── Angezeigter Text ──

Immerhin gibt Vodafone Preise an, nicht mal dazu kann sich die Telekom mit ihrem Vollglas durchringen.

Eigentlich können einem die großen Anbieter leid tun. Seit Jahrzehnten schieben die einen Investitionsstau vor sich her, der inzwischen erdrückend geworden ist, aber nicht minder unausweichlich. Das kann man nicht mehr aus laufenden Einnahmen decken und Rücklagen sind auch keine gebildet worden. Gleichzeitig fällt immer mehr lokalen Anbietern auf, dass sie auf die Großen ja in keinster Weise angewiesen sind. Und so sprießen die lokalen Angebote in den Gemeinden, teilweise auch noch kommunal gut finanziert, wie Pilze aus dem Boden. Diese Gemeinden sind als Markt für die Großen verloren. Puff, einfach weg. Hier eine Mittelstadt, da eine Mittelstadt, dort gleich eine ganze Metropole. Dabei ist das auch noch ein Metier, bei dem man nicht mal eben die Kriegskasse öffnet und den Markt von hinten aufrollt. So ein Ausbau geht nicht im großen Stil überall zugleich und das Geschäft macht der erste am Platz. Wobei man vielleicht darauf hofft, dass das benachbarte Ausland mit dem Ausbau einfach bald fertig ist und dann Kapazitäten frei werden.

───
── Erfasste Daten ──

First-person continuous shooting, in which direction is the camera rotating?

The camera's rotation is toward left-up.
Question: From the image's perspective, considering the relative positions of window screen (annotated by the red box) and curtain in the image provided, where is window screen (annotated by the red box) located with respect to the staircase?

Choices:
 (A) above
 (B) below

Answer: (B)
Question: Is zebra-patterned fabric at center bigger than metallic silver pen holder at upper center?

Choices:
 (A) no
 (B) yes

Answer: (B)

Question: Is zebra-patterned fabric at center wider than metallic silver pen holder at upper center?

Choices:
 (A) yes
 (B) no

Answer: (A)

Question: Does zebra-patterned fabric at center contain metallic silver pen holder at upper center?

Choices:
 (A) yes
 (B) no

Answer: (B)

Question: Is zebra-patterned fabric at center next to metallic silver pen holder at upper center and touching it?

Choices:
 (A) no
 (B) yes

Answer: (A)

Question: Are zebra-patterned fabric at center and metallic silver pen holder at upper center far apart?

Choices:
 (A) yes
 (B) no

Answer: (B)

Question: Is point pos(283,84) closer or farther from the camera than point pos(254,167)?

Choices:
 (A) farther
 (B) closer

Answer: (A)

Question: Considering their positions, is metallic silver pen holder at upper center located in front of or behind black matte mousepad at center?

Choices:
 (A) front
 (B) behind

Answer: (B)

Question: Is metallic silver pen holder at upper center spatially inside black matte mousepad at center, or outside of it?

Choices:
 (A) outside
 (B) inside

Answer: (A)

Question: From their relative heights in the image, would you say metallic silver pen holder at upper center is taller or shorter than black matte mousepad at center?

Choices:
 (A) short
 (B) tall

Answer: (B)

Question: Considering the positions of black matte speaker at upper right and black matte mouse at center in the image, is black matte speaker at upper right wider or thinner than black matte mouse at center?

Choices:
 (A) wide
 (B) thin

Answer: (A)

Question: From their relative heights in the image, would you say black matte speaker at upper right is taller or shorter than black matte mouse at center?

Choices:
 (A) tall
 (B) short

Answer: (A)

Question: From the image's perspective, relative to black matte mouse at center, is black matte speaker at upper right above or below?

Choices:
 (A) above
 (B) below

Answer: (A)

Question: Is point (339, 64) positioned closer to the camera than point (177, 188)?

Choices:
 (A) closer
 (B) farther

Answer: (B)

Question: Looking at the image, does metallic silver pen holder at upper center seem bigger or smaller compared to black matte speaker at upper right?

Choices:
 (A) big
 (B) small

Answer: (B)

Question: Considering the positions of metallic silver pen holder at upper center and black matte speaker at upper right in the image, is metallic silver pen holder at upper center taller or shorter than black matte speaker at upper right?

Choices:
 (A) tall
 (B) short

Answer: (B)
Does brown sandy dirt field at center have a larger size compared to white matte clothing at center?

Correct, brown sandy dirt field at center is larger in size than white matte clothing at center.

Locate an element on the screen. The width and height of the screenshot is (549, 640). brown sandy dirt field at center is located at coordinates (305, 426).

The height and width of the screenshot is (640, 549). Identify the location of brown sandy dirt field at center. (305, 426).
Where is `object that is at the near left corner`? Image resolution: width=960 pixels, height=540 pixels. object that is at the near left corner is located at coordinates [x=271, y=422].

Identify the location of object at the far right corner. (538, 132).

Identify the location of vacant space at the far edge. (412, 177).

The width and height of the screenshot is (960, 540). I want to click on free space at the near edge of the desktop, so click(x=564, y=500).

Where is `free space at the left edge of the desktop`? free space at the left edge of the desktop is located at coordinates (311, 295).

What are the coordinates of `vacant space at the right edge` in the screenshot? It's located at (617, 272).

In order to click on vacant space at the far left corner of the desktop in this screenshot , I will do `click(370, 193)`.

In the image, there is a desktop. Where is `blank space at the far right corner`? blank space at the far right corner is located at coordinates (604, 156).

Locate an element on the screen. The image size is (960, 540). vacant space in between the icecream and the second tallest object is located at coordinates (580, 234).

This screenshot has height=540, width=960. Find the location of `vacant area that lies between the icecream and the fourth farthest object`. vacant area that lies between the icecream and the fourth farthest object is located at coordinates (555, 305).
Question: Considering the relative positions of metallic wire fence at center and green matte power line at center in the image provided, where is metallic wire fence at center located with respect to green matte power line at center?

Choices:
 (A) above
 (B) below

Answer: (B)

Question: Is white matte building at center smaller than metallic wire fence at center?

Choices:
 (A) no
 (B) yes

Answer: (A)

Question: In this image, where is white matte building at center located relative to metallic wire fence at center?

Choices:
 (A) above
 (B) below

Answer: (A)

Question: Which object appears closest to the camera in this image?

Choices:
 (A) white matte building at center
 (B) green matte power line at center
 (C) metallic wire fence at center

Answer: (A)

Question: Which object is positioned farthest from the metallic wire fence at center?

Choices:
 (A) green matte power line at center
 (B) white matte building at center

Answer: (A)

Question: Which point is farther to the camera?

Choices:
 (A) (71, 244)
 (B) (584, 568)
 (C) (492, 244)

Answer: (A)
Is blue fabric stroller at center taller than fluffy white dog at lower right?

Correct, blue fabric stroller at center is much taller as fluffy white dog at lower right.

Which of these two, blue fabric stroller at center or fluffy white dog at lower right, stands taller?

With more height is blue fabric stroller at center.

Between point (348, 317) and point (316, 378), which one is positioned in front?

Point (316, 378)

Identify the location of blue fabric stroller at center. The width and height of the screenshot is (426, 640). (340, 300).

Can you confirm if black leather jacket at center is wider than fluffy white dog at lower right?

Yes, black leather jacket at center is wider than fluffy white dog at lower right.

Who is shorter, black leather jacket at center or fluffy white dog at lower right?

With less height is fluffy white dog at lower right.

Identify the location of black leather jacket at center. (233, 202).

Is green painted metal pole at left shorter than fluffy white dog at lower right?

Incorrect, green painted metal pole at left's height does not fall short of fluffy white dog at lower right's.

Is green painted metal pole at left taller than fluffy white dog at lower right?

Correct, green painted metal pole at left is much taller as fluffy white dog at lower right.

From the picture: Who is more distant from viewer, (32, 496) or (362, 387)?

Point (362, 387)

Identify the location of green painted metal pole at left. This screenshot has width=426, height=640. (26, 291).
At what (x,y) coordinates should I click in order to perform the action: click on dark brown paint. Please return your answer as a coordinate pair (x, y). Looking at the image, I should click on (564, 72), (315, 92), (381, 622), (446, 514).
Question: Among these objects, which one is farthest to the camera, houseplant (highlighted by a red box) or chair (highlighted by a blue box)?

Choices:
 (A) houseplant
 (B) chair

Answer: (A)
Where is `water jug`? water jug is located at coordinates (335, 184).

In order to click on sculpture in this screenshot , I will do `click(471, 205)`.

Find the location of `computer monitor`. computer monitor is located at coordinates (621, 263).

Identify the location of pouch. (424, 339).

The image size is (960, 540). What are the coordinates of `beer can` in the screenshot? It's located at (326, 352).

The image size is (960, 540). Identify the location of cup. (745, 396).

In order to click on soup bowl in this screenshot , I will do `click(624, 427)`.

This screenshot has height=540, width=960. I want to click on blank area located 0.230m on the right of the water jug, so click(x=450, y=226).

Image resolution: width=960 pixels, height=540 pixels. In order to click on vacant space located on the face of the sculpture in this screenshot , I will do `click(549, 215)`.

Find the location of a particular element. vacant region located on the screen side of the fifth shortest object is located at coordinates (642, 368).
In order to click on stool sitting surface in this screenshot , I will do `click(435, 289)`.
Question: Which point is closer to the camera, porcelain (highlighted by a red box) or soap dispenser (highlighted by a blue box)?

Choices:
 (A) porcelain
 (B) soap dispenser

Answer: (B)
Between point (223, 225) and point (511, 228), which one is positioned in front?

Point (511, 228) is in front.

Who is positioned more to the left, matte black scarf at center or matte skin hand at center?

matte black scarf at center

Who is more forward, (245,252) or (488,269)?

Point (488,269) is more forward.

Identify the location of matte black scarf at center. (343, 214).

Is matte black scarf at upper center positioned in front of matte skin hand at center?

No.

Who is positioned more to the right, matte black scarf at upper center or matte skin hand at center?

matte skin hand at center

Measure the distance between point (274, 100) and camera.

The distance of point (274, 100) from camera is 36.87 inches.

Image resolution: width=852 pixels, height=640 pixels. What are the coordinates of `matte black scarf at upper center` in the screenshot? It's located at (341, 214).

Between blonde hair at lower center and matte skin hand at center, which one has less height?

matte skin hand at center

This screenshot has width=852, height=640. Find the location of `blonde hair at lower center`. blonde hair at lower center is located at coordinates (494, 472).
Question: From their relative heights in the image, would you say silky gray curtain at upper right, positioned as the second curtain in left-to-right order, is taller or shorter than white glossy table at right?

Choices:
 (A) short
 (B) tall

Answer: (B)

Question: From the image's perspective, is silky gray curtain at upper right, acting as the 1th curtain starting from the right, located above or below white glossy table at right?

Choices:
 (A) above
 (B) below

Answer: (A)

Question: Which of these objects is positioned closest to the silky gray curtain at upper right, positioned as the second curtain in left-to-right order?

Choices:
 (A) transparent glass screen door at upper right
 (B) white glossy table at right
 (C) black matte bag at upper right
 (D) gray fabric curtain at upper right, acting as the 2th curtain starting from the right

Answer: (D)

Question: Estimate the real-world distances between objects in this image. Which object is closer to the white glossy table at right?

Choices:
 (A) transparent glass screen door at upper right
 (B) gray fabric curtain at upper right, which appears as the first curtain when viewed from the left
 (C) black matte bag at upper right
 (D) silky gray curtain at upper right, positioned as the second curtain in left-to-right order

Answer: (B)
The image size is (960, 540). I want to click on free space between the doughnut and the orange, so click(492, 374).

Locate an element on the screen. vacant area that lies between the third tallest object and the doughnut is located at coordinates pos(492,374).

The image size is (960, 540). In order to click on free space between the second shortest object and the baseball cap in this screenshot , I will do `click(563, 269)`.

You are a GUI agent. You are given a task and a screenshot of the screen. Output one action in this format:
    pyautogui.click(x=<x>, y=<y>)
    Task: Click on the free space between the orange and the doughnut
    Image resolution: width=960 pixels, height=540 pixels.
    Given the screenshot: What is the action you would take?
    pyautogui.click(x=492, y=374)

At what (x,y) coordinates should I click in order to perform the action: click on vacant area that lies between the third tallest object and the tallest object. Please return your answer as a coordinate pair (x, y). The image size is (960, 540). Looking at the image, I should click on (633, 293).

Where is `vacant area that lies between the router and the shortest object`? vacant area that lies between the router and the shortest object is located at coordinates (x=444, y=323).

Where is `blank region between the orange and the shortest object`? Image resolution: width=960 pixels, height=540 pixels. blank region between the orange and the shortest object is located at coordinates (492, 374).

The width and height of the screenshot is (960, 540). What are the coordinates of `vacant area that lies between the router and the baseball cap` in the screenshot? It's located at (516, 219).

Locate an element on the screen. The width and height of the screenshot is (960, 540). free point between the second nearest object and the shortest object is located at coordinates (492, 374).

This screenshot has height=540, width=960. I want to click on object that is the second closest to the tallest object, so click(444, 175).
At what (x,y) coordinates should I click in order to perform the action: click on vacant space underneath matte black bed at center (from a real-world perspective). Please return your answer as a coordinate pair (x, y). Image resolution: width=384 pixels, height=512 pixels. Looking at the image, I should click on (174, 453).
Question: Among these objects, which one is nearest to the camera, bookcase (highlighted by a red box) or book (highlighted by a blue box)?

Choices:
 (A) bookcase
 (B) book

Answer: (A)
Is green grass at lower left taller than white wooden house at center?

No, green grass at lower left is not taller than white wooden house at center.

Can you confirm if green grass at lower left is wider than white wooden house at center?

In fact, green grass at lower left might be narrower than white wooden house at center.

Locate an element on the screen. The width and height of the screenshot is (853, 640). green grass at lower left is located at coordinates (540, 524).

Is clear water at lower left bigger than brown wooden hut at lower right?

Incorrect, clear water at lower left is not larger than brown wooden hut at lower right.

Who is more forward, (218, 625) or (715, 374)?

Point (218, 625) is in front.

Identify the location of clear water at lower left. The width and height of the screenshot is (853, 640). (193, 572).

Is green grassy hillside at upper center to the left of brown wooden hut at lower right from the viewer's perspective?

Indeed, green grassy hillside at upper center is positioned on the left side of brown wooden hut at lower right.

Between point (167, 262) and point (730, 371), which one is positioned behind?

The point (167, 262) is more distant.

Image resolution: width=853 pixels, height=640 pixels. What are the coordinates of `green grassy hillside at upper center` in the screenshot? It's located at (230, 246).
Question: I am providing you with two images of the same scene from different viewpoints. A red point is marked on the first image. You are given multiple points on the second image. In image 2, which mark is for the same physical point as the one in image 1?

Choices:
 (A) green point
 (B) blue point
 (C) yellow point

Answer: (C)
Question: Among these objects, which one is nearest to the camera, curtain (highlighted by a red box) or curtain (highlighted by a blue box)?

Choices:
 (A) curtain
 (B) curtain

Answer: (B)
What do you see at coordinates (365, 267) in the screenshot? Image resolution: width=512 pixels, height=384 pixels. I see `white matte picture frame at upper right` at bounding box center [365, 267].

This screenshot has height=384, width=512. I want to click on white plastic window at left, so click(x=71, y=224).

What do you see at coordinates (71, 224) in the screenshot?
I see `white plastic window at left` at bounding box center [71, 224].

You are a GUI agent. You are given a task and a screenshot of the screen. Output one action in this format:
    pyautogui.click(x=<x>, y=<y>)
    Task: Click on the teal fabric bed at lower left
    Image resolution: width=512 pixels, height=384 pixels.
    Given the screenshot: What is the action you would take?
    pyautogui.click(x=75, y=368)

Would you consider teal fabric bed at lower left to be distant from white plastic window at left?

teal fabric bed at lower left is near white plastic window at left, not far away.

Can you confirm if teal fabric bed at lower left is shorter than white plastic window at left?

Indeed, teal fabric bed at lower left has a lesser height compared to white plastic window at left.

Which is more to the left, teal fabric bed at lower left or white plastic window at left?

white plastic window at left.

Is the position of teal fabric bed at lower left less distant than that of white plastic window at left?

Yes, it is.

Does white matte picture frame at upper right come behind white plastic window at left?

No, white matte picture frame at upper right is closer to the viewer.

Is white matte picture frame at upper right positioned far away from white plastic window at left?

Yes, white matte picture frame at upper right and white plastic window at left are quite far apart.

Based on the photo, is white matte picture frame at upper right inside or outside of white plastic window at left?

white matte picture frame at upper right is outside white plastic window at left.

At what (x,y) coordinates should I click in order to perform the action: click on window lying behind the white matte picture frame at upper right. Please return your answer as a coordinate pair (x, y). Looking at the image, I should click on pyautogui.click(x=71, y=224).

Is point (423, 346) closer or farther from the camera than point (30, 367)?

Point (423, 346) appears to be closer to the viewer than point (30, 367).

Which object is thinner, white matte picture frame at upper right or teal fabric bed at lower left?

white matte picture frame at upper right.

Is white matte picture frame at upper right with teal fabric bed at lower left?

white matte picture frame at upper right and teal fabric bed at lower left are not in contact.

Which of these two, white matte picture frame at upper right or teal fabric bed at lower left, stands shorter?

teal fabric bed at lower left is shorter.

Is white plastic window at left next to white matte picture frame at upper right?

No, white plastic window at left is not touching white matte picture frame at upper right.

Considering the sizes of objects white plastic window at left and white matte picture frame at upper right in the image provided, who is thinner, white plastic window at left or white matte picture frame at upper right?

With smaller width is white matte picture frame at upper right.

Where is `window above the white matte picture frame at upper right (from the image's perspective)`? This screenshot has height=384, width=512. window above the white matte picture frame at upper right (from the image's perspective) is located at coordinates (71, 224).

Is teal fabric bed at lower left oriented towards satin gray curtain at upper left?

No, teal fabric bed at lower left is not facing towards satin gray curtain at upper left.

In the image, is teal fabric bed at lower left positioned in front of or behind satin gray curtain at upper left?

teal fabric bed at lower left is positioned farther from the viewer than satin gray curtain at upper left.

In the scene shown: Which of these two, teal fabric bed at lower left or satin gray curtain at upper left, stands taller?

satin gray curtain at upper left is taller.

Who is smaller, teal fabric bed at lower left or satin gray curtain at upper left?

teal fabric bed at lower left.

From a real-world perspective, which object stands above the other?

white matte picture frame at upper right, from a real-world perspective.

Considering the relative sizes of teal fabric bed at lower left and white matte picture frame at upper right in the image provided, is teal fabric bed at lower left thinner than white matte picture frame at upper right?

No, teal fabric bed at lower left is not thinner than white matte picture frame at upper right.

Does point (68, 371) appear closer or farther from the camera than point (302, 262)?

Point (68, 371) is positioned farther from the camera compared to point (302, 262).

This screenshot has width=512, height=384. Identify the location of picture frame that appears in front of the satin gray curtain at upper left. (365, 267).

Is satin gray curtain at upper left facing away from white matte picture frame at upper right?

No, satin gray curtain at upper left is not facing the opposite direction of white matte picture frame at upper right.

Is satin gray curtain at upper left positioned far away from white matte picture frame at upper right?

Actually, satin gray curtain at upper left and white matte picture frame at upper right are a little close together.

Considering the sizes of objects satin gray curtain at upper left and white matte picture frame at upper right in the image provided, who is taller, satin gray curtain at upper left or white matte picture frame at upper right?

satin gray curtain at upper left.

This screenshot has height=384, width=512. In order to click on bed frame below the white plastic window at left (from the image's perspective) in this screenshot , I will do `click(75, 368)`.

───

→ **Aufgabenstellung**
Führe den Text über den Netzausbau der großen Anbieter im Anschluss an seinen letzten Satz weiter.

→ **Gelöste Aufgabe**
Wie auch immer das gedacht ist, ich habe ein wenig das Gefühl, dass der Telekom und Vodafone gerade erst das volle Ausmaß ihres Fuckups bewusst wird. Also dass die realistische Option besteht, dass der Technologiewechsel die Karten ganz neu mischt, weil man die Bargeldkuh zu lange hat melken wollen. Hier ist übrigens die BCG-Matrix eine hilfreiche Visualisierung und Verständnishilfe. Also wer da den Sinn und Zweck bislang nicht kapiert hat, zeichne die mal für das Access-Portfolio der beiden Großen und projiziert das in die Zukunft. Wer es vergessen hat: Achse 1 ist der relative Marktanteil, Achse 2 das Marktwachstum, die Kreisfläche der Sparten oder Produkte deren Umsatz. Dann hat man vier Quadranten: poor dogs, cash cows, stars und question marks, Ihr erinnert Euch sicher. Und dann, was einem im Bachelor meist noch verschwiegen wird, schaut man sich die zu erwartenden Veränderungen der Kreise darin genau an und kann daraus Handlungsempfehlungen ableiten. Von da aus kann man den Markt als Ganzes nämlich recht gut betrachten. Das muss man aber auch tun, nicht bloß das gleiche noch mal für den oder die Kernwettbewerber machen und daneben halten. Das macht einen sehr anfällig für Disruption, die von Außen immer erst mal wie eine willkommene Erneuerung aussieht. Auftritt Five-Forces. Aber das soll hier kein Management-Analysetools-Crashkurs werden.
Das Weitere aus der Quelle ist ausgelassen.